Fun with Token Probabilities

2025-02-22Technology

Westworld arrived just a couple years before the AI hype train. But, there’s one scene that really stuck with me. It’s in Season 1 Episode 6, The Adversary:

Having “died”, Maeve finds herself awake in the tunnels under Westworld. Felix, a Westworld technician, explains to her that she is a host (ie. android).

To convince her, he shows a pad with the live dialog tree of what she will say just milliseconds before she says it.

The writers on Westworld were probably thinking of markov chains when they wrote this scene. But it turns out this is very applicable to Large Language Models (LLM) as well.

If you’ve ever heard audio feedback of yourself at a slight delay, you know the feeling.

Over the past year I’ve been building with LLM’s. And one of the most fascinating parts for me so far has been constrained grammar, such as BNF and JSON schema output.

But limiting the output to a fixed format isn’t the only thing LLM’s can do. The other major way to manipulate LLM completions are logit bias and token probabilities. So, I wanted to try to recreate something like the Westworld dialog tree UI to explore this as a mini art project.

And, this is what I came up with:

Demo of the TUI for exploring token probabilities.

It’s a small TUI that sends requests to LLama.cpp Server. This demo is showing Qwen 2.5 32B.

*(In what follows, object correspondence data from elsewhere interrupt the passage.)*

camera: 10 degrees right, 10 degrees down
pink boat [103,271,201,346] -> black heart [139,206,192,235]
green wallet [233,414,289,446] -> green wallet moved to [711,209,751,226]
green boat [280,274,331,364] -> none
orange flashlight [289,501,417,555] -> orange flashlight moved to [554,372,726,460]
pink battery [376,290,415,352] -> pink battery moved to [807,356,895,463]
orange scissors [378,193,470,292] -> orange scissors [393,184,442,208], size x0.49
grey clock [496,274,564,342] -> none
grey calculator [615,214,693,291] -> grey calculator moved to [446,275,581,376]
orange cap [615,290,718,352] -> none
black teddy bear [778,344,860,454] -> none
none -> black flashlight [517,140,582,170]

Using the tool, you can enter a sentence and it will show the next 4 words (really tokens). And you can then navigate with the arrow keys to see what it would generate if you choose one of the alternate tokens.

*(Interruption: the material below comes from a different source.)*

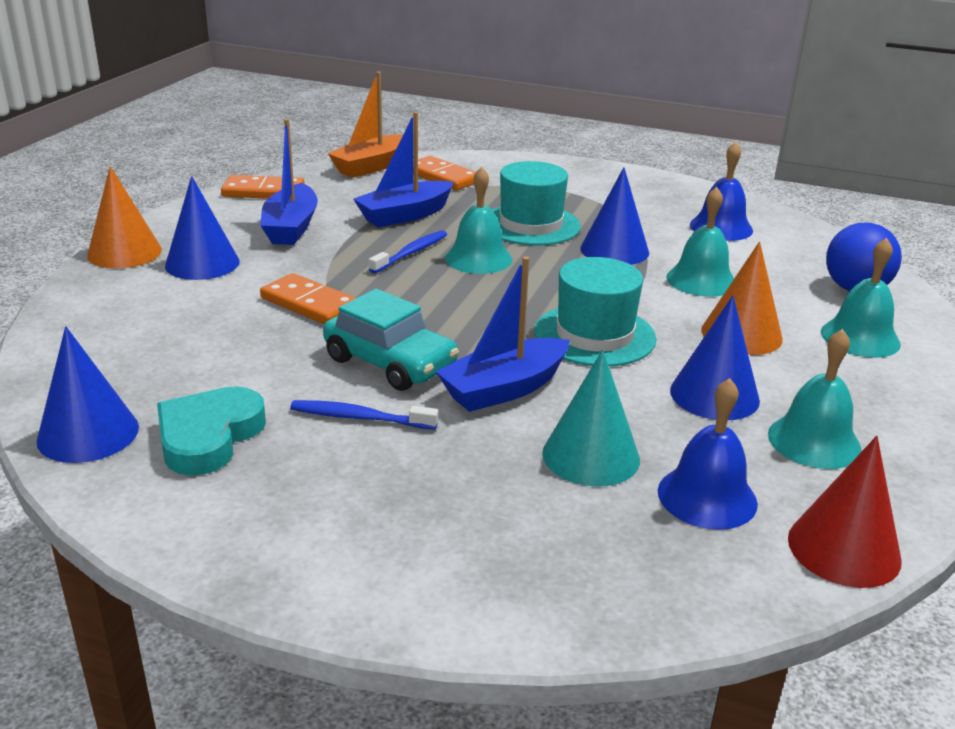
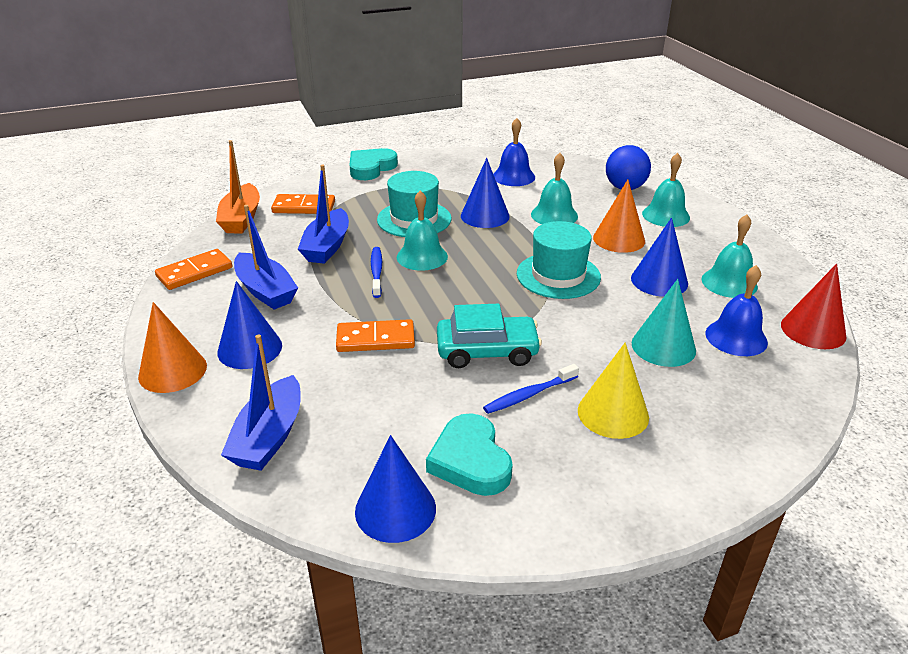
camera: 40 degrees left, 5 degrees up
blue boat [435,256,570,412] -> blue boat moved to [221,334,301,471]
none -> turquoise heart [350,148,398,180]
none -> yellow cone [578,342,649,439]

This makes it really easy to see a tiny bit more of the internal relationships a model has built up during training.

And, it reminds me of the work done by David Rozado, exploring the biases LLM’s show towards various demographics groups.

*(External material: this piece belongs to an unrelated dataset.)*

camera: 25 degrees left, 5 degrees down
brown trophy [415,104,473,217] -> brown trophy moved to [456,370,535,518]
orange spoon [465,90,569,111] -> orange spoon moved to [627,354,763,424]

Even though this capability has existed for at least 2 years, I think it bears repeating that technology adoption takes a surprisingly long time. This is something that a lot of people fail to fully appreciate.

There’s usually a significant (ie. years) lag between AI research and when it becomes available in mainstream apps. For example, LM Studio just announced beta support for speculative decoding, which was also added to LLama.cpp in 2023.

So, what will get built with logit bias and token probabilities? Who knows! But, I’m totally here for it.

There wasn’t really much point to this other than highlighting the cool Westworld scene and showing that this is basically how LLM’s work. But thanks for reading my meandering thoughts.